Alfalfa, or lucerne, lined the roadsides in many places during my recent trip across Canada’s Prairies. In a few places, it was also cultivated as a crop for hay.
Medicago sativa is suspected to be native to south-central Asia. With a long history of cultivation spanning millennia, its precise origin is uncertain. The primary purpose for cultivation, both now and when it was first domesticated, is for livestock. It has many advantages, including: highest yields per hectare, high nutritional quality, drought-resistance, nitrogen fixation, a long life-time (usually between 4 and 20 years), and a tolerance to being cut back multiple times in a year. Partly because of these properties, it was the most cultivated forage legume in the world (at least in the early 2000s).
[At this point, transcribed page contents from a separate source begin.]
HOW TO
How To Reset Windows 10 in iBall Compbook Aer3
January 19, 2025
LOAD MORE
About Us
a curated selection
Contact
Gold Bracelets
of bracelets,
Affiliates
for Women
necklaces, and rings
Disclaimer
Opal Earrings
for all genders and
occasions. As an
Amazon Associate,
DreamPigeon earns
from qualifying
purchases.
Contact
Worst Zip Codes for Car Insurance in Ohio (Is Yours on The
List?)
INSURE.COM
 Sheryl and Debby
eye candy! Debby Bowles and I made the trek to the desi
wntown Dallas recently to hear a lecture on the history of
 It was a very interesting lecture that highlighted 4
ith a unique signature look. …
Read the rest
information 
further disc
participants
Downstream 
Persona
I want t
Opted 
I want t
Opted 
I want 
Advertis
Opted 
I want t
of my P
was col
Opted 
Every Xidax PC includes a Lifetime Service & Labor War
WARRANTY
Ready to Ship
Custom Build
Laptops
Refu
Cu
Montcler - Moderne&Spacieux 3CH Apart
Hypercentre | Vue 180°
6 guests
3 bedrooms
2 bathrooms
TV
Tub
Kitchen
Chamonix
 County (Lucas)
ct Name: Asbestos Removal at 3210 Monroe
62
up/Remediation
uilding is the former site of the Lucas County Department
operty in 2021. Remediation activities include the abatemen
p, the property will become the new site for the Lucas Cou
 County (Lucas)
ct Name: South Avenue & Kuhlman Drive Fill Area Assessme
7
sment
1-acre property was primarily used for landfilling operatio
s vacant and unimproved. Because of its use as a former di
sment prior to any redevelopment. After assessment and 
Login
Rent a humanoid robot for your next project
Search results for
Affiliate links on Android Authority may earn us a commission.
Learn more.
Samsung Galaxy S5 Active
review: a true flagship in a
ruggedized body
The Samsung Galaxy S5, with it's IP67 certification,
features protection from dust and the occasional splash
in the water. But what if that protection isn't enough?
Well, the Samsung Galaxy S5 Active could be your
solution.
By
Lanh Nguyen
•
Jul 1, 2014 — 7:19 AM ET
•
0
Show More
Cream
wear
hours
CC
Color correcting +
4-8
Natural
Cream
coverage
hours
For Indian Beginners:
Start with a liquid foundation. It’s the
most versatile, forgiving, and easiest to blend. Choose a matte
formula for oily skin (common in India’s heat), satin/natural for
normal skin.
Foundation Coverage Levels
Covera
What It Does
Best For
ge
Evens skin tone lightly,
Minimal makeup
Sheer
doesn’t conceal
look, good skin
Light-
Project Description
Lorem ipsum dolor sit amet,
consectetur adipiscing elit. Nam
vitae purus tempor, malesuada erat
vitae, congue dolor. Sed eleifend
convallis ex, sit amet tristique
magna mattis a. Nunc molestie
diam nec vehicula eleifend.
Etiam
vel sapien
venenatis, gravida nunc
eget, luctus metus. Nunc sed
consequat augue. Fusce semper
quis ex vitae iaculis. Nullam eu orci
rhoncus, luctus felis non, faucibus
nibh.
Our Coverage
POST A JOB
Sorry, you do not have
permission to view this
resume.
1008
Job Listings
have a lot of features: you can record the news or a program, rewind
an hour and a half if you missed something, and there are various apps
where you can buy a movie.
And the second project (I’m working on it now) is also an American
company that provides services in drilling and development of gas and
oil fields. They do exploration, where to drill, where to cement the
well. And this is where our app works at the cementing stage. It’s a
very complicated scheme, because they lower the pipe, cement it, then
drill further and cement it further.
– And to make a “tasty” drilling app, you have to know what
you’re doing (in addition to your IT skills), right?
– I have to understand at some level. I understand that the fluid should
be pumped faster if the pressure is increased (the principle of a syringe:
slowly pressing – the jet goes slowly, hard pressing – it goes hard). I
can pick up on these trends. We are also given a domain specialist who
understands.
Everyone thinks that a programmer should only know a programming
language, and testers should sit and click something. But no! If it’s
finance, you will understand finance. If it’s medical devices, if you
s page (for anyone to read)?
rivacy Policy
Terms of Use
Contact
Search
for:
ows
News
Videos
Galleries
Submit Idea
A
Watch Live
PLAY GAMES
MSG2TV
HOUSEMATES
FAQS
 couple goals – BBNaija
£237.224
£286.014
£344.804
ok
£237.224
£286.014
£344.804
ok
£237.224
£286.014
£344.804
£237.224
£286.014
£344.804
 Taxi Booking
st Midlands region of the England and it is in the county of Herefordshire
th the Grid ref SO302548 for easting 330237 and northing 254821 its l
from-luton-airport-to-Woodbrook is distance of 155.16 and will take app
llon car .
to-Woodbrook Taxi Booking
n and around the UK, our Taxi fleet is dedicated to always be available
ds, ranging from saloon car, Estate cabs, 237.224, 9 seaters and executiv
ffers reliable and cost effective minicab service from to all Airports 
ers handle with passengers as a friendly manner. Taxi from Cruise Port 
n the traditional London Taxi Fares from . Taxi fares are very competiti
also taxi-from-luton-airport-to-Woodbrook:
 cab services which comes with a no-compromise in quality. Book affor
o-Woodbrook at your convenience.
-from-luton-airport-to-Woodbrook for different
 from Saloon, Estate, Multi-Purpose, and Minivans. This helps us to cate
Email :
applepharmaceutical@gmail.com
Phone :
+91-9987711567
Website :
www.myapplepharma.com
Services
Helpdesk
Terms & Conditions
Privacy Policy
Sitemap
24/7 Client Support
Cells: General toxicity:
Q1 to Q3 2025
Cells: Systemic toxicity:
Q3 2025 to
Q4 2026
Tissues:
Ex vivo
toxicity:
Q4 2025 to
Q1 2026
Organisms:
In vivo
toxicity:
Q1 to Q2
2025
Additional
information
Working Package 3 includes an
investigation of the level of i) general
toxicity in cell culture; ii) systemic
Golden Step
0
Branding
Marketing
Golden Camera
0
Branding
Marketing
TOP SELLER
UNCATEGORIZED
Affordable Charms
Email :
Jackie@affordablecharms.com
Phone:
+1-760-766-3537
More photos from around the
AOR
More on production and use of alfalfa, via Wikipedia:
Alfalfa is widely grown throughout the world as forage for cattle, and is most often harvested as hay, but can also be made into silage, grazed, or fed as greenchop. Alfalfa usually has the highest feeding value of all common hay crops. It is used less frequently as pasture…Its primary use is as feed for high-producing dairy cows, because of its high protein content and highly digestible fiber, and secondarily for beef cattle, horses, sheep, and goats. Alfalfa hay is a widely used protein and fiber source for meat rabbits. In poultry diets, dehydrated alfalfa and alfalfa leaf concentrates are used for pigmenting eggs and meat, because of their high content in carotenoids, which are efficient for colouring egg yolk and body lipids. Humans also eat alfalfa sprouts in salads and sandwiches…Fresh alfalfa can cause bloating in livestock, so care must be taken with livestock grazing on alfalfa because of this hazard.
Pollinator.ca has a excellent write-up on the pollinators of Medicago sativa; in short, alfalfa leafcutter bees and wild bees are excellent, but honeybees are only adequate (apparently they do not like getting hit in the head by the floral parts when tripping the pollination mechanism).